Here is what I took away from the panel:
Though the session was a success, it was not long enough for our conversational and information sharing needs. We all had a lot more to say, the audience had a lot more to ask.
Susan was a great moderator: casual, confident, and articulate. She introduced us all with short bios and blog names, and then we were off and running.
Susan talked about why we blog about our children in the first place, why she started blogging. She said she was lying down with her son, trying to coax him to sleep, and she couldn't stop thinking about the collection of yellow post-its in the bottom of her purse, each covered with information she needed to pursue or share. When her son fell asleep, she got on TypePad and had a blog by the next day (and Vicki left the very first comment).

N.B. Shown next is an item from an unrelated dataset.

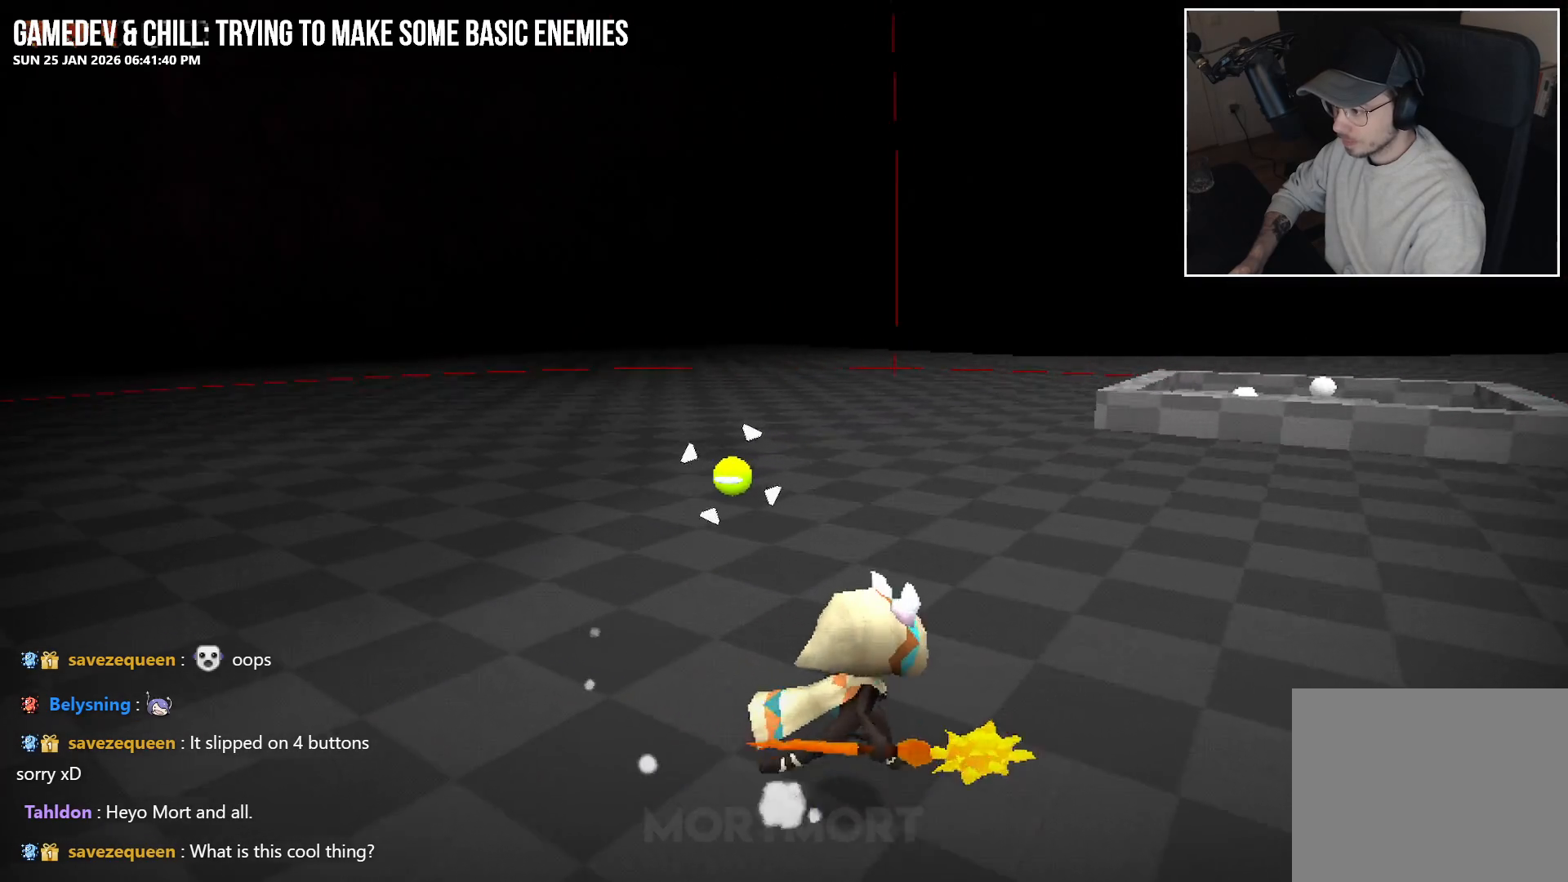
{"buttons": ["R2"], "left_stick": "down-right", "right_stick": "center", "events": [[350, "left_stick", "down-right"], [450, "R2", "down"]]}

Vicki talked about her Literary Mama essay, The Mother at the Swings, which describes another mother's efforts to talk about the similarities between Vicki's son and her own child while obviously wanting to know more, know why. Vicki said that the conversation she described did not actually go as written -- at the time Vicki didn't respond to the other mother, she didn't know what to say at the time. But later she did. And she wrote that essay to help other parents consider what to say, for when they find themselves in similar circumstances.
Jennifer talked about the importance of blogging in promoting writing from special needs perspectives. When she put together a collection of short stories on parenting, she tried to include three describing having children with special needs, autism, NICU stories, etc. (Ironically, this was before she went through her own NICU and special needs parenting experiences.) In all but one case the publisher declared the stories to be "too scary." But online we can write whatever we like.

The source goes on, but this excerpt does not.